*Entries supplied*:

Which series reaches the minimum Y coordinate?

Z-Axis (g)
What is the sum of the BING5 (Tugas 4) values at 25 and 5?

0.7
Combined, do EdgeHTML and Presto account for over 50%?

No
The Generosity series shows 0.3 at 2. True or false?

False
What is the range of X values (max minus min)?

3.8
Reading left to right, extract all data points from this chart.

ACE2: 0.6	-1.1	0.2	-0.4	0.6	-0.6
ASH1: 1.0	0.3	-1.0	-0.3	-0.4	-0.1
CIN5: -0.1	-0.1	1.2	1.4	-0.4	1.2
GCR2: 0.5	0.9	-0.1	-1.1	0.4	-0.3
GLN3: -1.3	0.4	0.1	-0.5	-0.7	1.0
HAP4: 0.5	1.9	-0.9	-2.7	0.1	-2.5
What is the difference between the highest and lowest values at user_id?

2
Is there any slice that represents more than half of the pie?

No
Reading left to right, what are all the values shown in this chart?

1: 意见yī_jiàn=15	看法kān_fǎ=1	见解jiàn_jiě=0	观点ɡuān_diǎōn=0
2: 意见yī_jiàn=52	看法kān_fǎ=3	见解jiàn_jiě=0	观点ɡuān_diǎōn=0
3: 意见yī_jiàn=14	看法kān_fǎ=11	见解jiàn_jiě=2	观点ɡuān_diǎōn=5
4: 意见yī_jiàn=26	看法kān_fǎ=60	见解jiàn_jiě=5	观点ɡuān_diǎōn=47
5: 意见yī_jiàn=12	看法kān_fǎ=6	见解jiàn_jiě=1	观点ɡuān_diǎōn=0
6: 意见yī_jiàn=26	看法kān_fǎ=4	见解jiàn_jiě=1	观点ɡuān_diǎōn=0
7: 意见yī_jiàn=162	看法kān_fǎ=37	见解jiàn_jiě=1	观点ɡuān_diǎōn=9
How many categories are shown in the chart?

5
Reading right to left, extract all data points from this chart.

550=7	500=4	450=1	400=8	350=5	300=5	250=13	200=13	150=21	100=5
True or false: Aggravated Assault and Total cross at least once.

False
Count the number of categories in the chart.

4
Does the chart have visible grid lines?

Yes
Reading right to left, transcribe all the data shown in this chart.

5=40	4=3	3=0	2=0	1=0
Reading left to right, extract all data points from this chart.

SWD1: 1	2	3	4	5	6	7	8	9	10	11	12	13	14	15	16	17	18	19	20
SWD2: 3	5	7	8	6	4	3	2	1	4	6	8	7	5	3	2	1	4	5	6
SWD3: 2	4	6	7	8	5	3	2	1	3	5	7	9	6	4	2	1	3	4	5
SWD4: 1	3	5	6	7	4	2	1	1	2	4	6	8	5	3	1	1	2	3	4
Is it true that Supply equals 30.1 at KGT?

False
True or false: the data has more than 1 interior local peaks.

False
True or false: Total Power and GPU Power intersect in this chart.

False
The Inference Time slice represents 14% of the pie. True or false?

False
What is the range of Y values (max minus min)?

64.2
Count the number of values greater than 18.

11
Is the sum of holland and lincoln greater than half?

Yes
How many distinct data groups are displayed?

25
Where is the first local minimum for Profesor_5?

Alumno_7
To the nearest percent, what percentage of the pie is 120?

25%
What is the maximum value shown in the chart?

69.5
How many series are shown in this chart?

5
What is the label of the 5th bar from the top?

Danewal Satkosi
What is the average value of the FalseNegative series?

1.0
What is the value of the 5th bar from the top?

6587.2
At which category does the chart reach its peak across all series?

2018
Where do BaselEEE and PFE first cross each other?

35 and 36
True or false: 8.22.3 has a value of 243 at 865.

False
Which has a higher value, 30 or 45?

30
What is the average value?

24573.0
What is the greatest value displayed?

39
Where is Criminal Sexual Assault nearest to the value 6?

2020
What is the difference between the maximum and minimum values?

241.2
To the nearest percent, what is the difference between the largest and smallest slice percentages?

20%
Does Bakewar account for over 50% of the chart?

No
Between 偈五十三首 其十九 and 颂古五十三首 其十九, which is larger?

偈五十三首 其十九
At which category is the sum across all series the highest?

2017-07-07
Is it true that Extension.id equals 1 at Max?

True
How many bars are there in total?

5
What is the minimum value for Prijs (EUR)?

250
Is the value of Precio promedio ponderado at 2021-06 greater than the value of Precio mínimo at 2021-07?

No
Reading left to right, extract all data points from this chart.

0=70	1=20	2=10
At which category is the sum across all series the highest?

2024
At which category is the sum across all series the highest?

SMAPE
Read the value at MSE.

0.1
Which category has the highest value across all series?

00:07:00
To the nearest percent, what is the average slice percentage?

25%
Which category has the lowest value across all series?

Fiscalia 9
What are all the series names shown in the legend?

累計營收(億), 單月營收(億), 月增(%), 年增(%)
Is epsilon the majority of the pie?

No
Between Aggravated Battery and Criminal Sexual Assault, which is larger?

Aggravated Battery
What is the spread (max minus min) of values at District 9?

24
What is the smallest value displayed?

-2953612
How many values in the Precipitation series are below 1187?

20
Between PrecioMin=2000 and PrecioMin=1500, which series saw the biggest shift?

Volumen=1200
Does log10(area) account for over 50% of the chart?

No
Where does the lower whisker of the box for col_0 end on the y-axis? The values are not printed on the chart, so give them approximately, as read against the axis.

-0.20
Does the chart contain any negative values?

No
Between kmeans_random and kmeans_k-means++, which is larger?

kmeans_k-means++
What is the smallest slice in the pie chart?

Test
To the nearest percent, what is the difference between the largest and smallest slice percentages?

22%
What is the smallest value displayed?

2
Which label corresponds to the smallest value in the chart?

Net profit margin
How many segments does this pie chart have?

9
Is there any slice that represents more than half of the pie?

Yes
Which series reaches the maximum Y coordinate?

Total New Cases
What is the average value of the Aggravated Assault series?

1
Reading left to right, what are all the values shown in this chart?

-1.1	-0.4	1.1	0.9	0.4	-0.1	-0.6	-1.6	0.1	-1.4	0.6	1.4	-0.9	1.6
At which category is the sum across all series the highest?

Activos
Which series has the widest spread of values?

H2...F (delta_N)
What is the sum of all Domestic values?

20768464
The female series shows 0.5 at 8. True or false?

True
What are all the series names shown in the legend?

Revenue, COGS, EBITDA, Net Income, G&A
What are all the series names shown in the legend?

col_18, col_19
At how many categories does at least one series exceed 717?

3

*What you will do*:
Return every line from the entries above containing the string "that". Case counts.

*Result for this exercise*:
Is there any slice that represents more than half of the pie?
Is it true that Supply equals 30.1 at KGT?
Is it true that Extension.id equals 1 at Max?
Is there any slice that represents more than half of the pie?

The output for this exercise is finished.